### Travail à faire:
(A) D'après l'article sur Netsweeper, à quelle date le Citizen Lab a-t-il publié son rapport ?
(B) Poursuivez l'article sur Netsweeper à la suite de sa dernière phrase.

### Extrait du document:
Netsweeper bloque du contenu LGBTQ dans 30 pays

Le 25 avril 2018, le groupe de recherche Citizen Lab basé à Toronto a publié un rapport dans lequel il révèle que Netsweeper, une entreprise internet canadienne, a censuré des contenus non pornographiques LGBTQ dans une trentaine de pays, dont 10 qui ont « soulevé des problèmes systématiques de droits humains. »

D’après Citizen Lab, Netsweeper possède des installations particulières et utilise des solutions de filtrage de pointes pour bloquer les sites dans des pays comme l’Afghanistan, le Bahreïn, l’Inde, le Koweït, le Pakistan, le Qatar, la Somalie, le Soudan, les Émirats ou encore le Yémen.

Selon le rapport du Citizen Lab, la démarche qu’a entreprise Netsweeper est particulièrement alarmante.

Une politique qui porte atteinte aux droits des LGBTQ

Citizen Lab affirme que l’objectif de Netsweeper n’est pas seulement de bloquer des contenus non pornographiques LGBTQ mais aussi de bloquer des contenus offerts par les organisations de défense des droits civiques et de défense de la communauté LGBTQ, des médias et des groupes culturels. Pour un pays comme le Canada, cela est grave comme l’a indiqué Ron Deibert, directeur du Citizen Lab.

« Étant donné que la politique étrangère du Canada a placé les questions d’équité entre les deux sexes en tête de son ordre du jour, voici ce que nous voulons souligner ici : une entreprise canadienne mine activement ces droits à l’étranger en facilitant la censure dans les pays où ces droits ne sont pas respectés. » explique-t-il.

### Extraits de données:

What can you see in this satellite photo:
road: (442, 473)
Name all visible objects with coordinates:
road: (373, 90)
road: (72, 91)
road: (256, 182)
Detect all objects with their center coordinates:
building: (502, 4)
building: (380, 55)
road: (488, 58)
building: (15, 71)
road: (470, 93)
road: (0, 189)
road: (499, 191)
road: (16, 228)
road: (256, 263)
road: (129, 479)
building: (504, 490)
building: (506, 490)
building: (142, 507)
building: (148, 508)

==

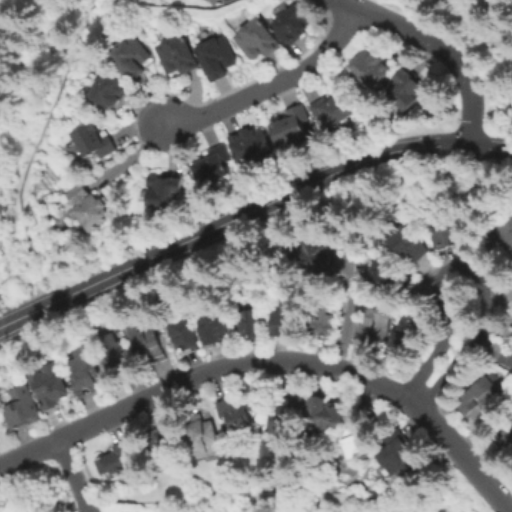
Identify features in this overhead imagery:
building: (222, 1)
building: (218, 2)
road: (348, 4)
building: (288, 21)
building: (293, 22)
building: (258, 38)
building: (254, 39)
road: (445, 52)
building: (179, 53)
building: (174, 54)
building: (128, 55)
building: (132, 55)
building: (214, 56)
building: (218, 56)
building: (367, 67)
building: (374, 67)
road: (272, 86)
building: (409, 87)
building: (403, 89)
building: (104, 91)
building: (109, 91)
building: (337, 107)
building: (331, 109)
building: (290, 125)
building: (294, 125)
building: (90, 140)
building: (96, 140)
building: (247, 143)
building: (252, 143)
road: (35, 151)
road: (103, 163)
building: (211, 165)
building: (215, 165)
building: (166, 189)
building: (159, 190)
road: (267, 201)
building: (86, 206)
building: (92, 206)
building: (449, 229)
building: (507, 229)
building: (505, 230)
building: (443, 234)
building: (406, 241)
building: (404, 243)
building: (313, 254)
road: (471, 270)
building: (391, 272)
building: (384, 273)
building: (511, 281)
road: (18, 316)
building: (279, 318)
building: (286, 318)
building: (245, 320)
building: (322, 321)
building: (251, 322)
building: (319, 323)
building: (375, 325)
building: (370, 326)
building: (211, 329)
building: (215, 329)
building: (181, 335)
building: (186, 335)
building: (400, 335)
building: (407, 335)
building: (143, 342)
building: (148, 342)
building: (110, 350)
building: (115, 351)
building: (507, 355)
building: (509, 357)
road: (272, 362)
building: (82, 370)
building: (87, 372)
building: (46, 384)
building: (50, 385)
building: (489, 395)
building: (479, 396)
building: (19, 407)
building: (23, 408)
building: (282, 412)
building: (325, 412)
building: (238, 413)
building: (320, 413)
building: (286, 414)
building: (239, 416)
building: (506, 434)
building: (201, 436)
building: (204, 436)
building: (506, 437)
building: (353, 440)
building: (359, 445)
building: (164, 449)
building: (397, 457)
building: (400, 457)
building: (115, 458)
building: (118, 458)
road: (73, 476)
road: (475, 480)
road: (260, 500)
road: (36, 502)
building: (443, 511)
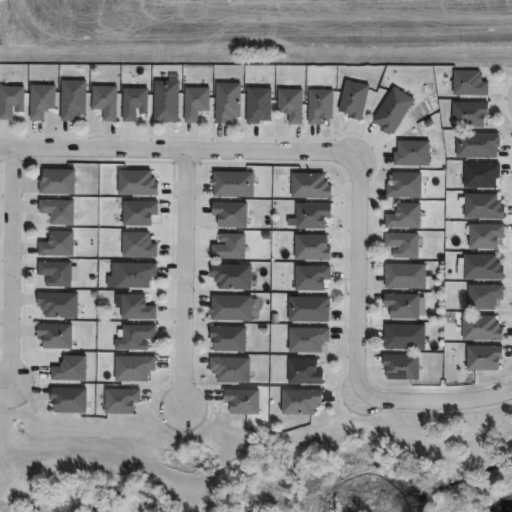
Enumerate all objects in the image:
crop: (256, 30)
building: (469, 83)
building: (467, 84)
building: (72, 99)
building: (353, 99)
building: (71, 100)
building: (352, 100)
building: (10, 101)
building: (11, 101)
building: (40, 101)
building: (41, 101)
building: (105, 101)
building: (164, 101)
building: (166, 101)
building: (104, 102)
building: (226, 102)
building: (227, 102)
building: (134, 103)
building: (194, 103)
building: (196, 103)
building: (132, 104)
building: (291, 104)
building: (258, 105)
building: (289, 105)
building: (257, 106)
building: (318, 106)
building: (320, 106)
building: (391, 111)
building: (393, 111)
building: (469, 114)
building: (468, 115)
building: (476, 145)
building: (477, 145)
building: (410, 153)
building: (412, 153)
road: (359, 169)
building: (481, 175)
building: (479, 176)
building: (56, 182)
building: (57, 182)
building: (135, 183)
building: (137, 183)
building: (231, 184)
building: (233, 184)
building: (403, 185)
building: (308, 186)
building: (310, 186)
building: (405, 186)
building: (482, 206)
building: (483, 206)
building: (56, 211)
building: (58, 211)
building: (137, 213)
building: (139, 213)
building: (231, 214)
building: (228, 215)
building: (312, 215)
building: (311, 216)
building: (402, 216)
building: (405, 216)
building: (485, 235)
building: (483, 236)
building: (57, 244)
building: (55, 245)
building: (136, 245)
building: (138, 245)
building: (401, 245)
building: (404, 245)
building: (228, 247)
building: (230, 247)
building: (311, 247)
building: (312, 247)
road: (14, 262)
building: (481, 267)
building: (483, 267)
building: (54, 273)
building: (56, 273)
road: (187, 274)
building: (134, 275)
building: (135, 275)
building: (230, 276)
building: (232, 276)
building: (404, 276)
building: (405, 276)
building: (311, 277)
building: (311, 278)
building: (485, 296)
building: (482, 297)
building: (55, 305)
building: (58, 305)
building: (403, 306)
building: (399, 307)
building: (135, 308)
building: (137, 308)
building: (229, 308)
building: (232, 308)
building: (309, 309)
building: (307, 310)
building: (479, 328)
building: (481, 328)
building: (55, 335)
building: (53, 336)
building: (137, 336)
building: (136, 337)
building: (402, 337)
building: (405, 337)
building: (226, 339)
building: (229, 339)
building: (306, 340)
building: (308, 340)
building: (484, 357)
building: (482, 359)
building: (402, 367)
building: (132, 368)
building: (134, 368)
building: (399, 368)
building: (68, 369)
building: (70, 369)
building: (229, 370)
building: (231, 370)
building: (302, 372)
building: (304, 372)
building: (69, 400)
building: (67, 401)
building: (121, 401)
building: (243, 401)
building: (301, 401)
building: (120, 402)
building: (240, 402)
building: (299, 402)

==

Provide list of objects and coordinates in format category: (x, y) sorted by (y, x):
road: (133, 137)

### Réponses attendues:
(A) Le 25 avril 2018.

(B)
Un logiciel de filtrage

En réponse au rapport du Citizen Lab, Netsweeper a déclaré que la marque ne pouvait pas empêcher les utilisateurs locaux de personnaliser manuellement leur logiciel de filtrage dont une version est également commercialisée auprès des écoles. Toutefois, Citizen Lab a indiqué que Netsweeper avait bel et bien des interactions continues avec les logiciels locaux dans les pays où il est déployé.

Selon Citizen Lab, l’entreprise internet canadienne devrait donc être pleinement consciente lorsque son logiciel est mal utilisé. Selon Ron Deibert : « Ils ont la responsabilité de corriger des choses comme ça quand ils se produisent. »

D’après les observateurs, il est évident que Netsweeper ne respecte pas les obligations internationales en matière de droits humains.